Task material:
------

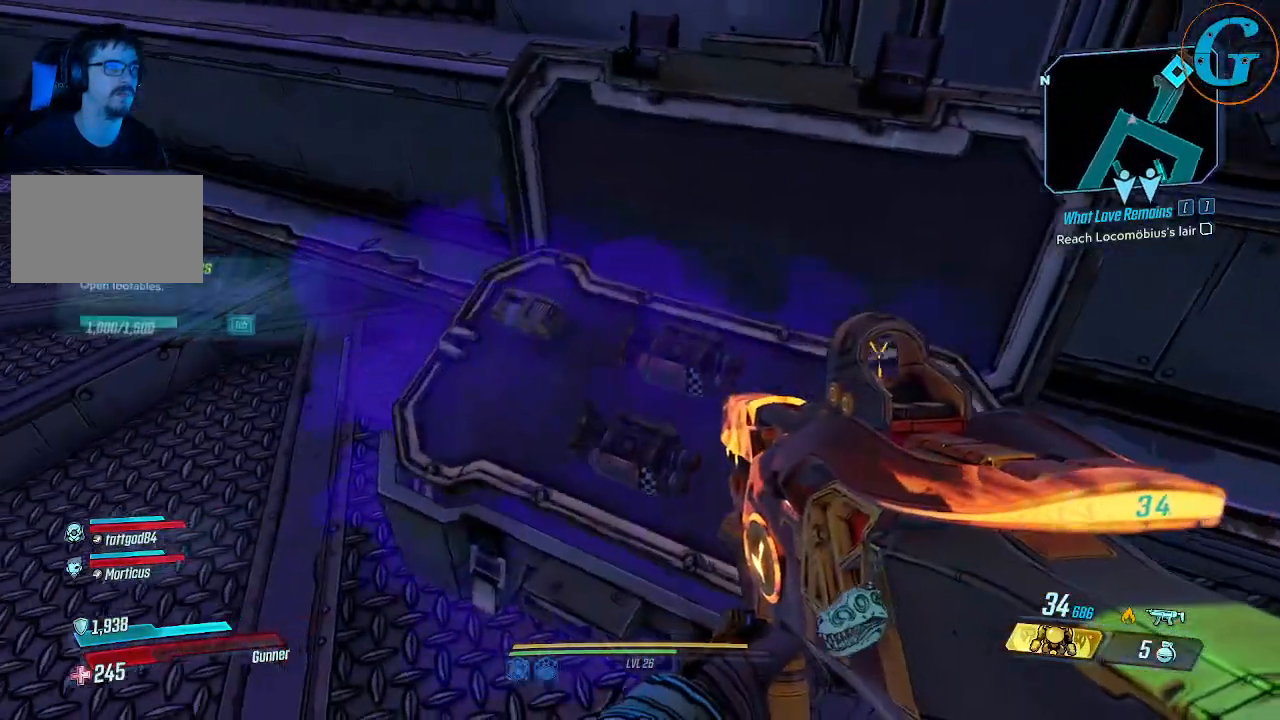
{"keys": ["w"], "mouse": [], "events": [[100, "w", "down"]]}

------

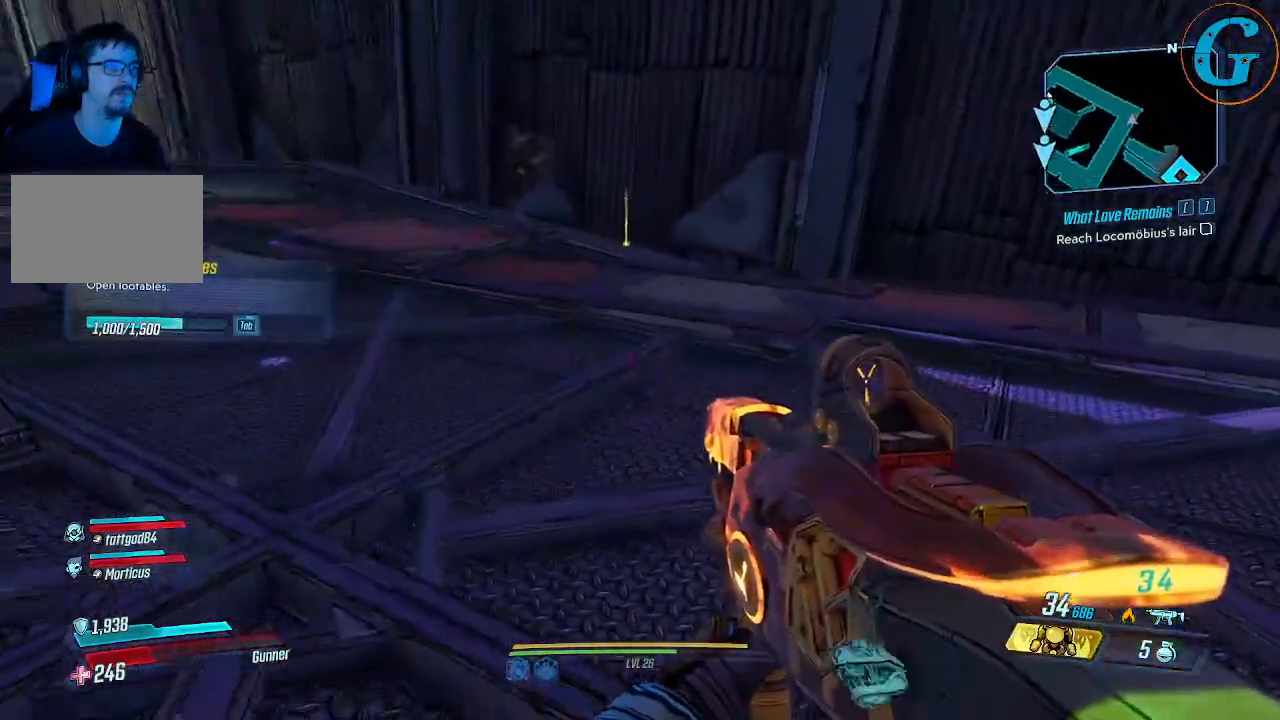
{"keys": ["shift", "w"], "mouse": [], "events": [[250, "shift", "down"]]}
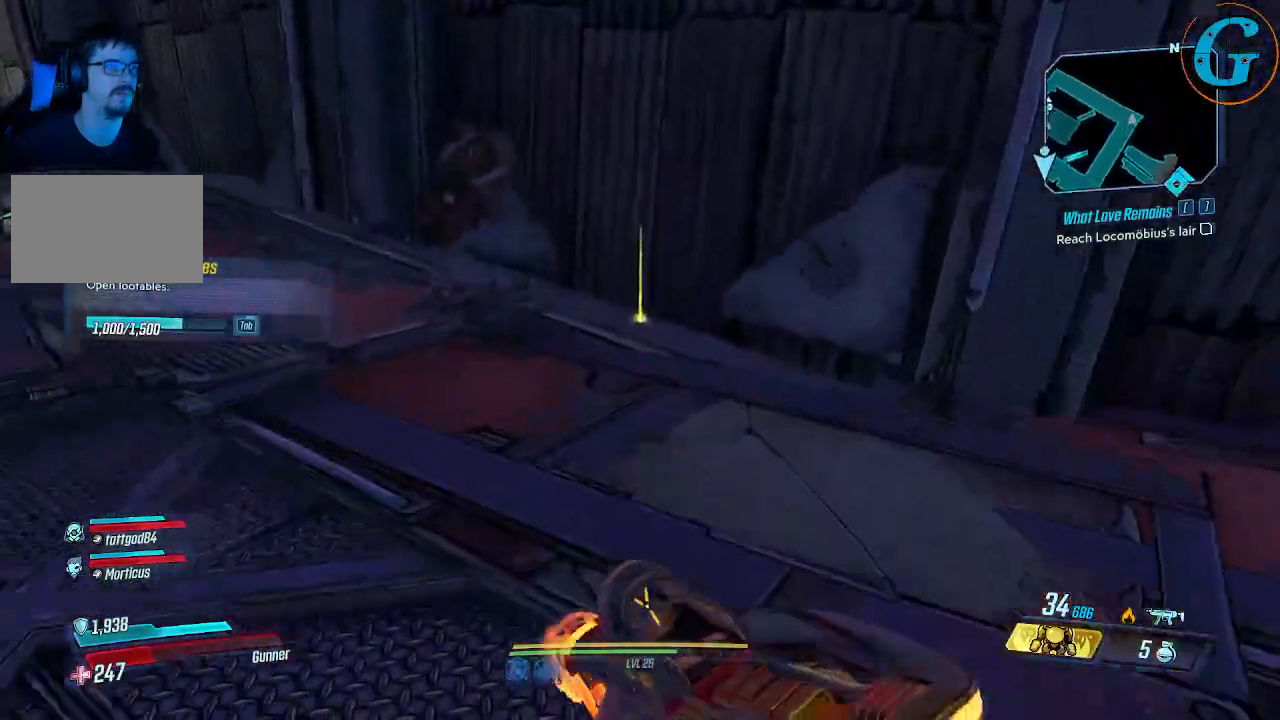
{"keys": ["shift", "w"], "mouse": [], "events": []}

------

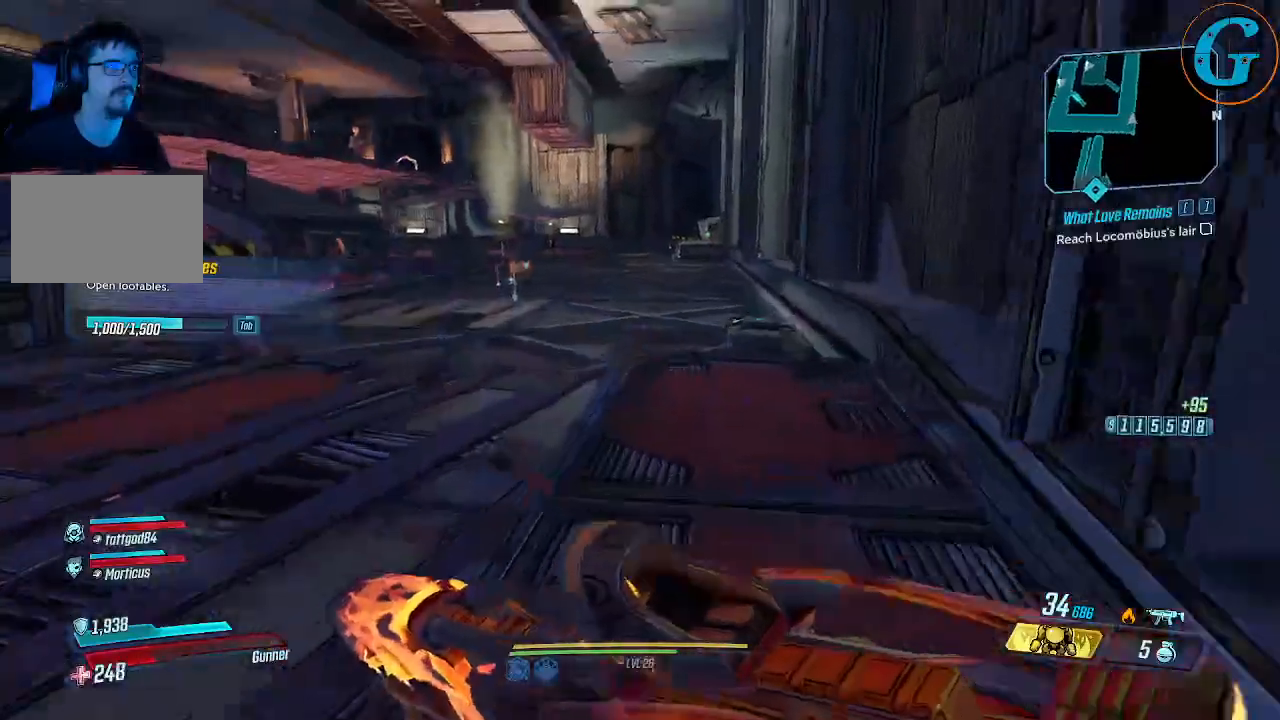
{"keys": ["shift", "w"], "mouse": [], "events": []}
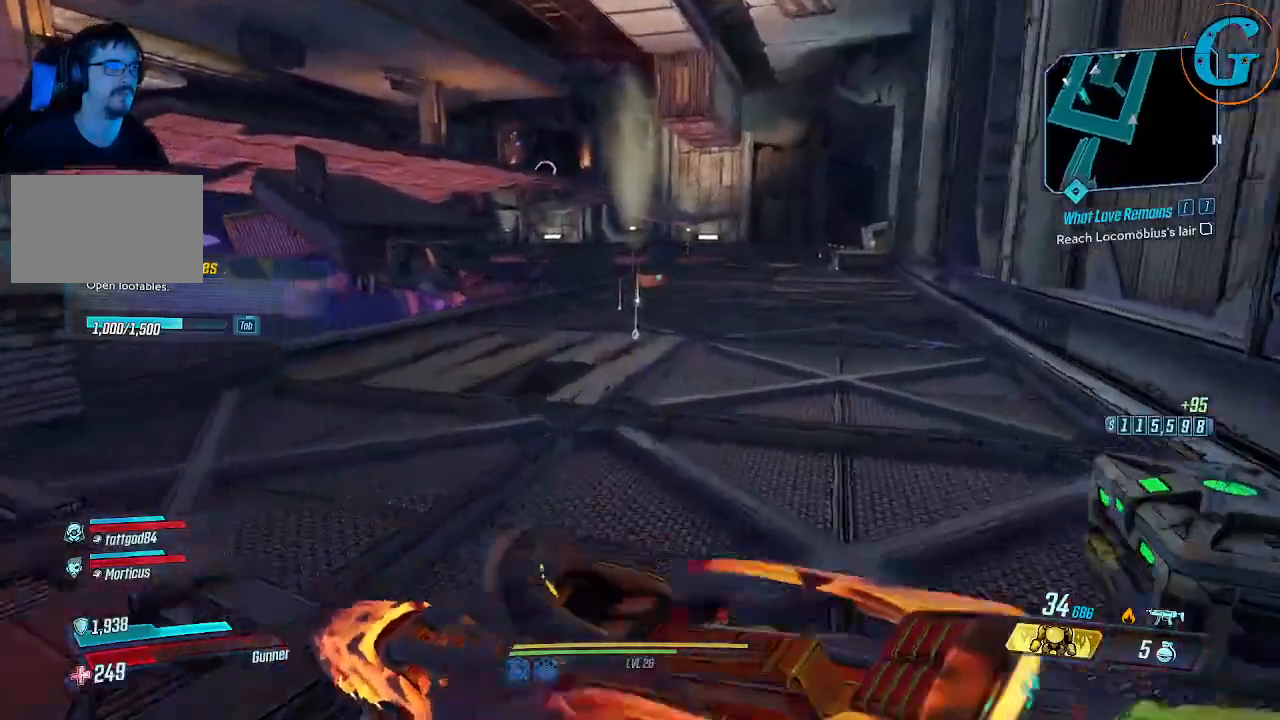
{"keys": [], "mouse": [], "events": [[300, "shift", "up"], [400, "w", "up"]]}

------

What is being asked: Make a copy of each line in the records that has the word "down".

Output of the task:
{"keys": ["w"], "mouse": [], "events": [[100, "w", "down"]]}
{"keys": ["shift", "w"], "mouse": [], "events": [[250, "shift", "down"]]}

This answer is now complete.